--- Seite ---
Für Werbelegende Walter Lürzer ist es ganz einfach: Heute sei egal, was man sagen wolle, entscheidend sei, dass Werbung auffalle.
Das ist ein gescheiter Mann. Aber nein: Nur auffallen um jeden Preis, das ist vorbei. Werbung muss heute mehr als nur eine Werbung sein. Wenn Nike den Slogan «Just do it» neben einen dunkelhäutigen Sportler setzt, der aus Protest gegen Rassismus niederkniet, dann ist
das viel mehr als nur Werbung. Es ist eine Haltung. Das ist ein gesellschaftlicher Trend. Die neue Generation hinterfragt zum Beispiel Marken wie H&M, die sie mit der Wegwerfgesellschaft gleichsetzen. Sie wollen Marken, die für etwas stehen. Gewisse Marken können das kommunizieren, weil sie glaubwürdig sind. Andere versuchen es und scheitern, weil es ihnen niemand abkauft.
Am Ende geht es immer um ein Produkt. Müssen Sie hinter einem Produkt stehen können, um dafür zu werben?
Ganz am Anfang meiner Karriere musste ich eine Tampon-Werbung machen – mit einem reinen Männer-Team. Es ging. Man kann Werbung rational, mit dem Verstand machen, aber ich denke, sie wird besser, wenn man einen emotionalen Bezug hat.
Sie machen also alles für jeden?
Das ist eine ethische Frage. Und nein, machen wir nicht. Wir sind mitinhabergeführt, uns diktiert niemand, für wen wir arbeiten.
Was lehnen Sie ab?
Das diskutieren wir von Fall zu Fall. Zuletzt gab eine Anfrage des Schweizer Militärs länger zu reden. Wir haben uns dann dagegen entschieden.
Sie teilen sich mit dem letztjährigen Gewinner Livio Dainese den CEO-Posten. Wieso?
Ich erkläre Ihnen lieber, wieso das viele nicht machen: Kollaboratives Arbeiten, gemeinsam entscheiden – das ist mehr als nur ein Trend. Auch auf der Führungsebene. Wenn Sie sich anschauen, wie moderne CEOs heute führen, dann unterscheidet sich das nicht gross von unserem Stil. Und trotzdem gibt es fast immer nur einen CEO. Wieso? Vielleicht spielt da das Ego auch eine Rolle.
Das Modell fällt auf. Auch weil Sie eine Frau sind und Ihr Co-CEO ein Mann ist.

--- Aufgabenstellung 1 ---
Schreib alle Fragen aus dem Interview über Werbung heraus, die der Frau an der Spitze der Agentur gestellt werden, jeweils wörtlich.
--- Aufgabenstellung 2 ---
Schreib das Interview über Werbung nach seinem letzten Satz weiter.

--- Erfasste Daten ---
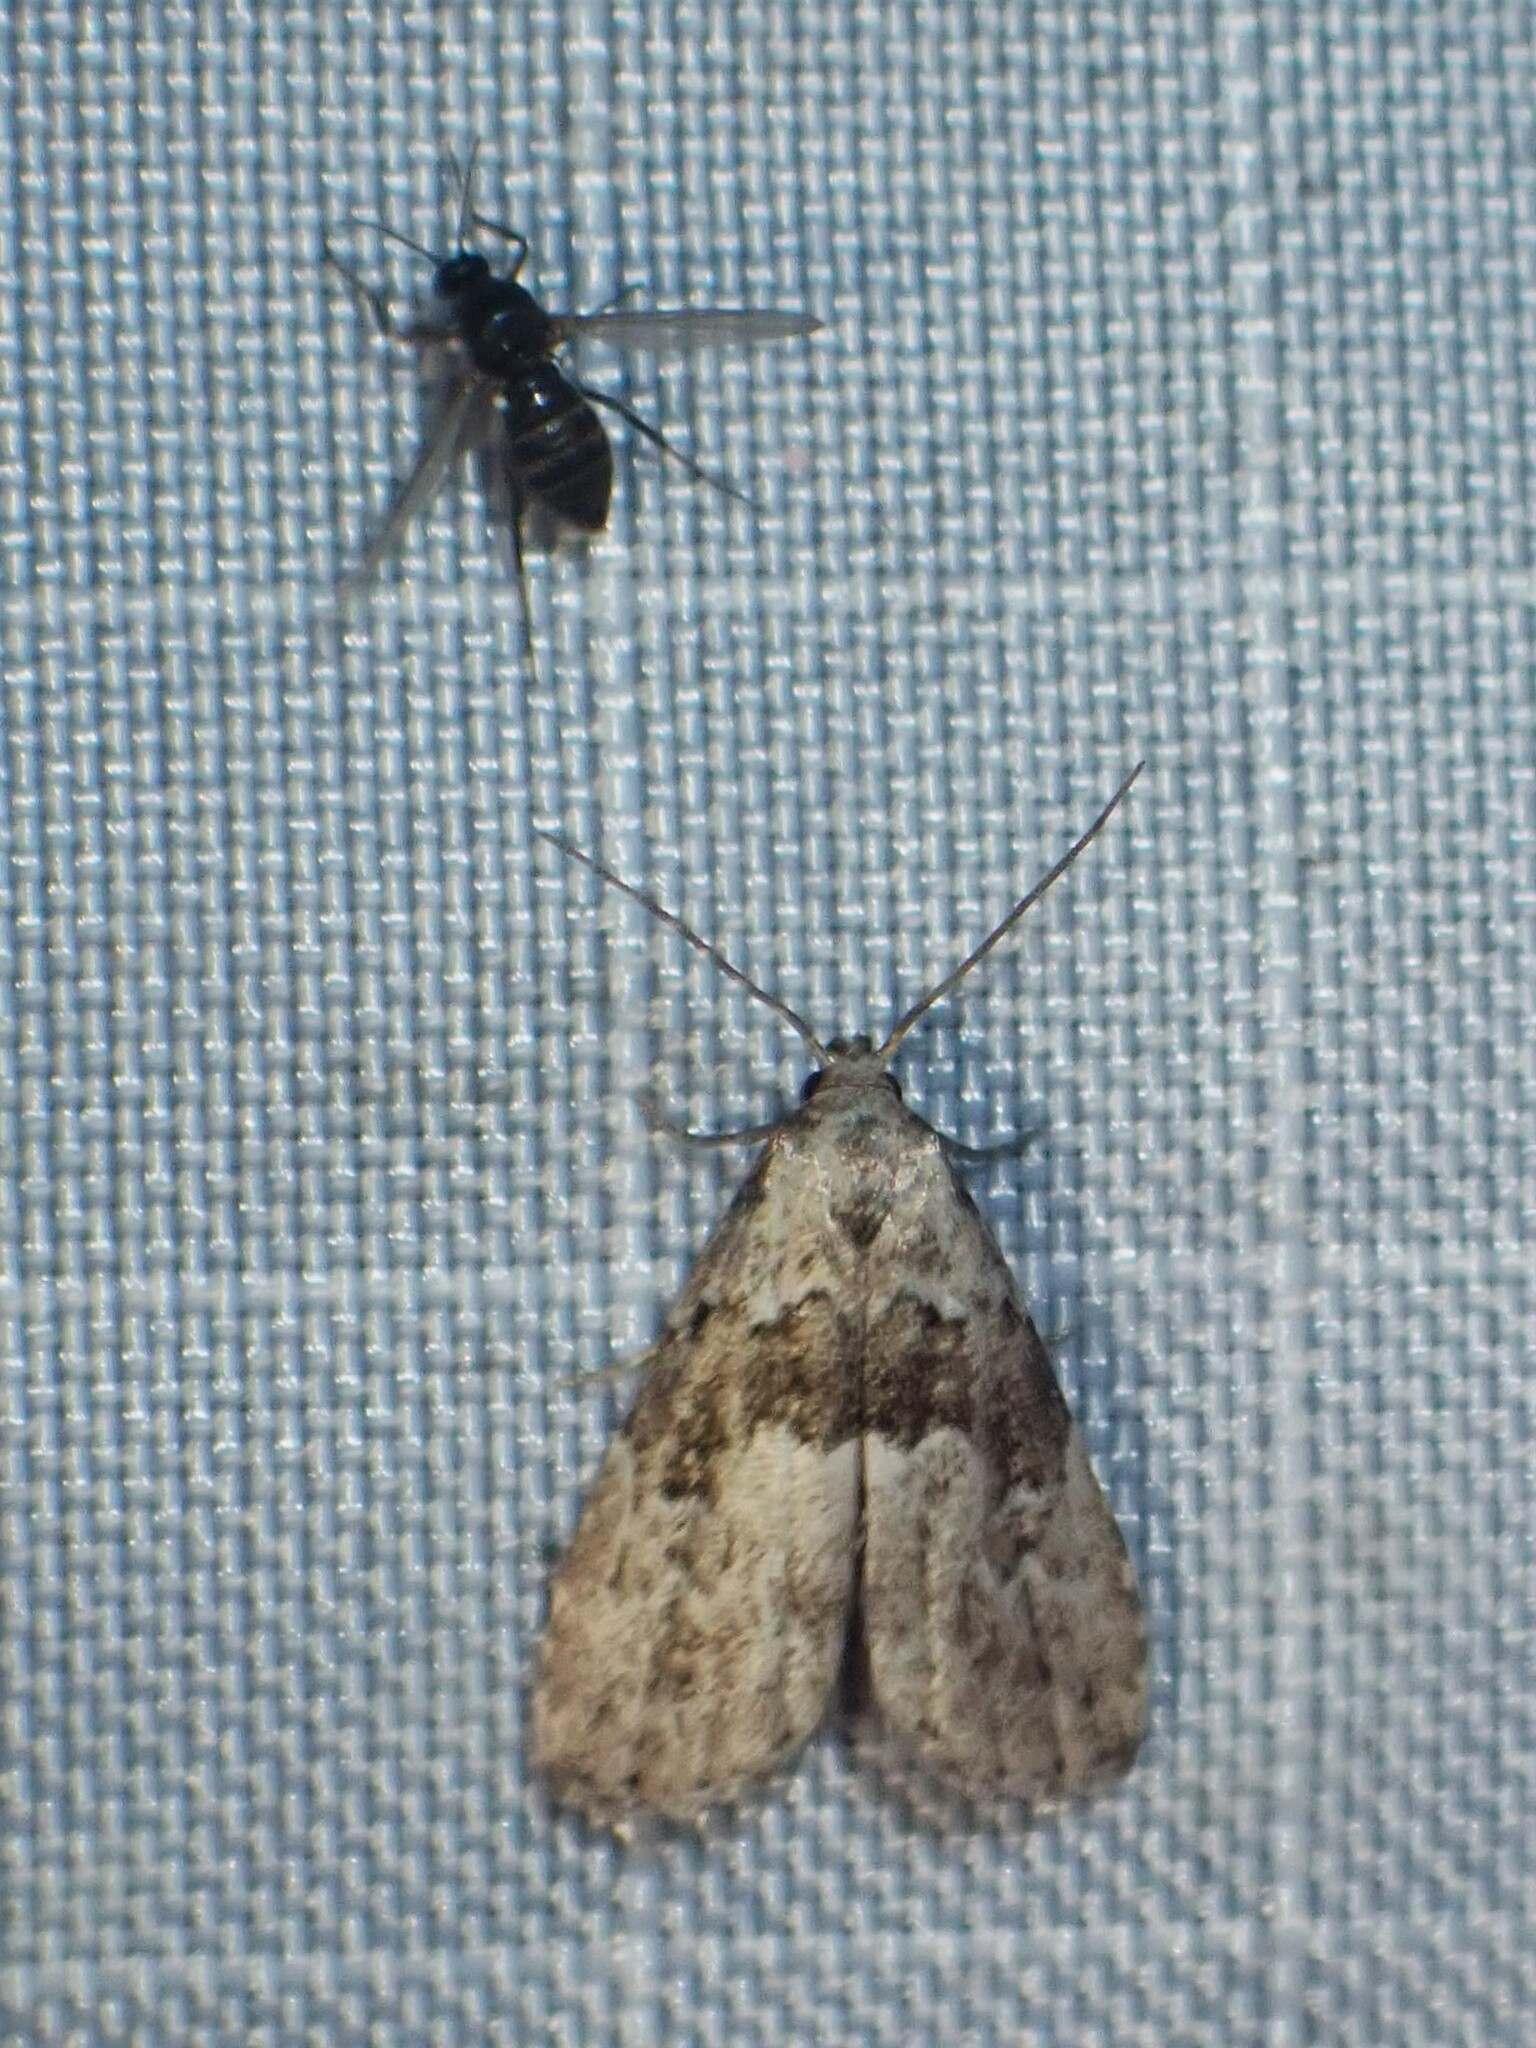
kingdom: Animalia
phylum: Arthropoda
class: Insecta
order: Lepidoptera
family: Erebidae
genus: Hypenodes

--

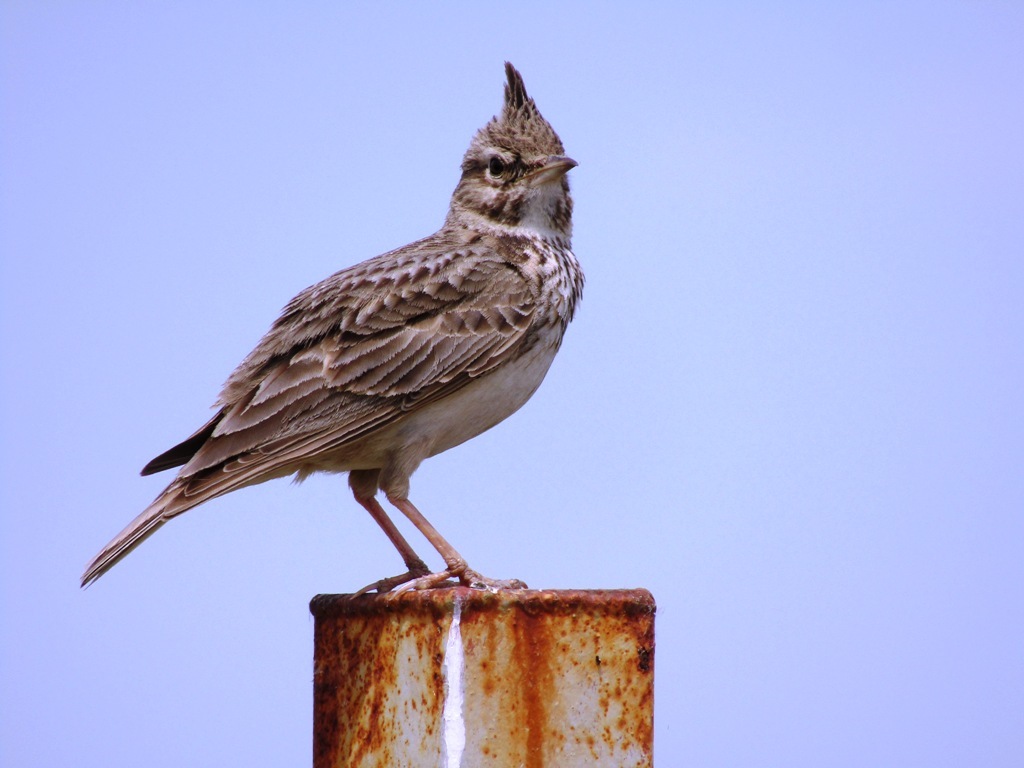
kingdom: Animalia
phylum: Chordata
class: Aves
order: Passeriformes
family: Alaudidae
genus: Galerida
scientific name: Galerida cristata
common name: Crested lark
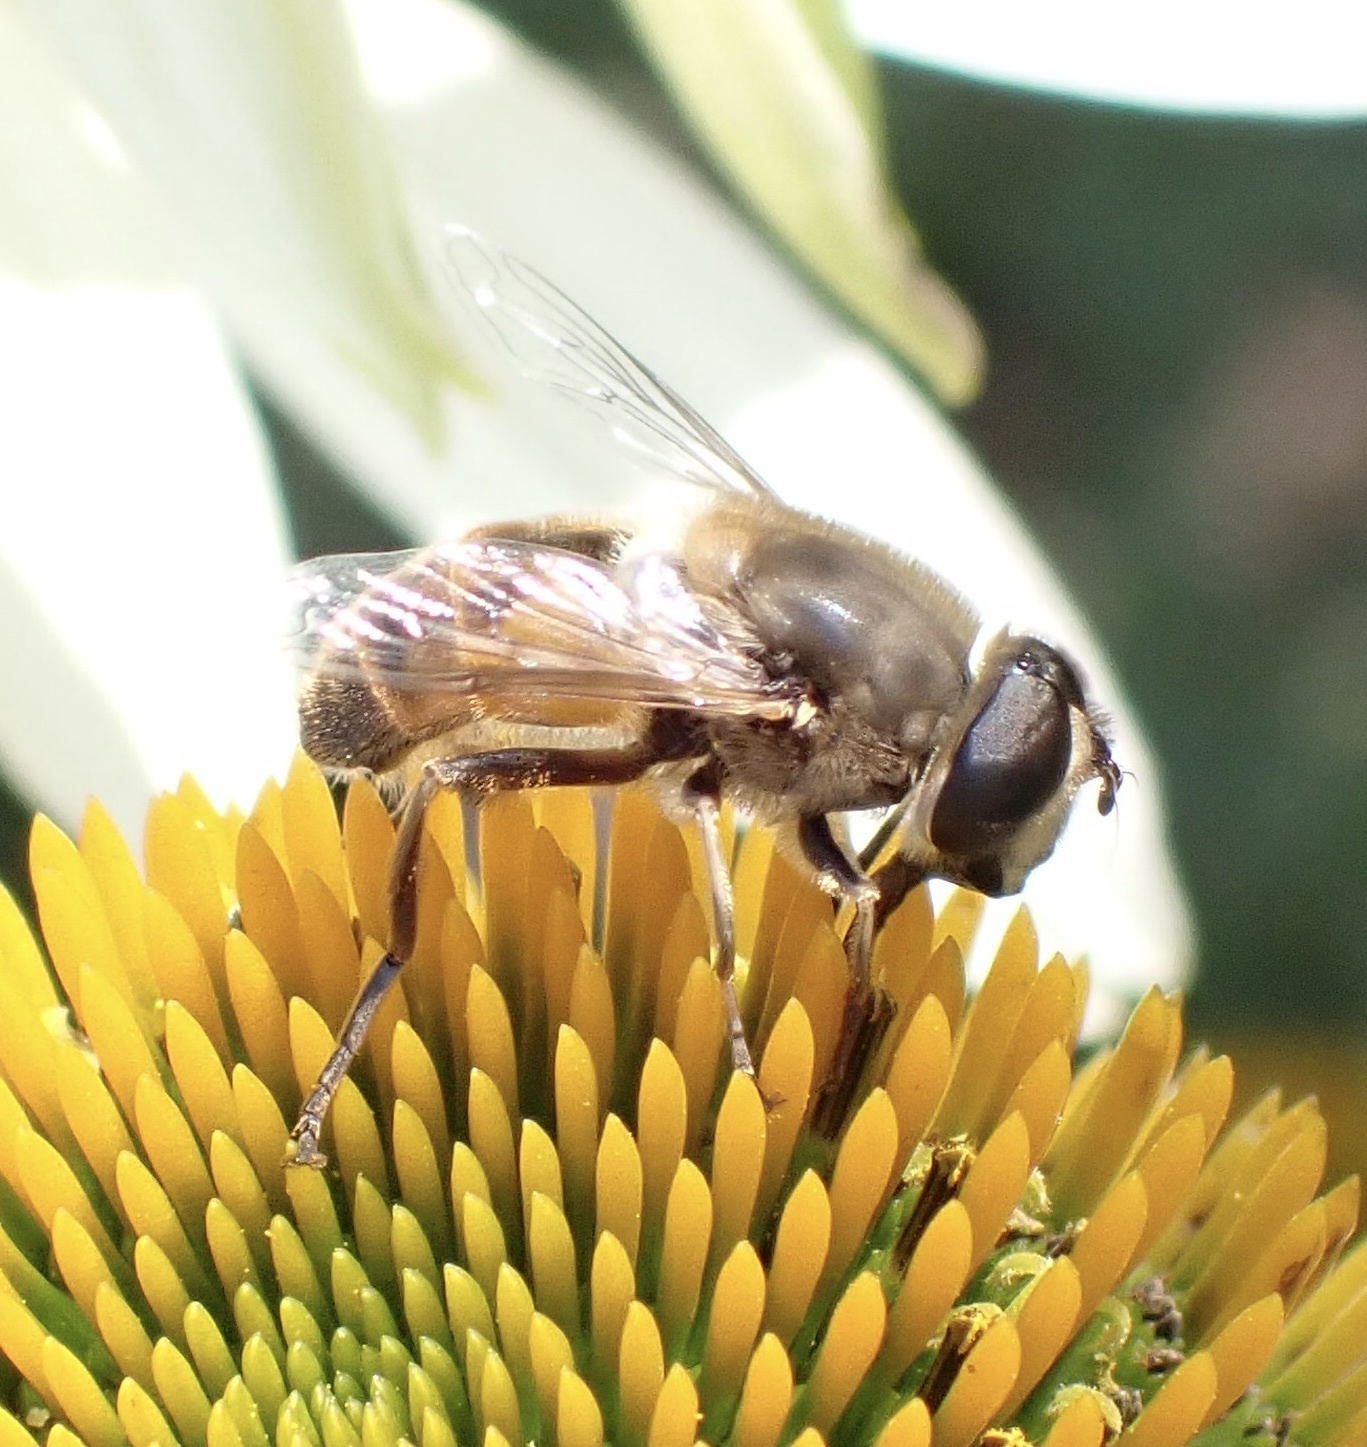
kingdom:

--- Deine Lösung 1 ---
- Müssen Sie hinter einem Produkt stehen können, um dafür zu werben?
- Sie machen also alles für jeden?
- Was lehnen Sie ab?
- Sie teilen sich mit dem letztjährigen Gewinner Livio Dainese den CEO-Posten. Wieso?

--- Deine Lösung 2 ---
Wir könnten auch zwei Männer oder zwei Frauen sein. Aber was schon so ist: Auch in unserer Geschäftsleitung arbeiten einige 80 oder 90 Prozent. Ich selbst habe auch lange Zeit in einem 80-Prozent-Pensum gearbeitet. Teilzeit-Arbeit ist ein Zukunftsmodell. Und zwar nicht nur bei Frauen.
Wie wichtig ist das Thema Gleichberechtigung in Ihrem Beruf?
Lohngleichheit ist natürlich absolut zentral. Die Vorstellung, dass jemand für die gleiche Arbeit weniger Lohn erhält, ist absurd. Bei uns ist Lohngleichheit ein Fakt, über den wir nicht diskutieren müssen.
Im Moment ist in der Schweiz relativ viel im Gang…
Hoffentlich auch!
Am 14. Juni ist Frauenstreik.
Man muss manchmal laut sein und auffallen, damit die Leute zuhören. Ganz offensichtlich braucht es den Frauenstreik noch. Leider. Wenn es hilft, ist es gut.
Die Werbung hat bei der Gleichstellung nicht immer nur eine rühmliche Rolle gespielt.
Nein.
In meiner Teenagerzeit hing überall diese Sloggy-Unterhosen-Werbung.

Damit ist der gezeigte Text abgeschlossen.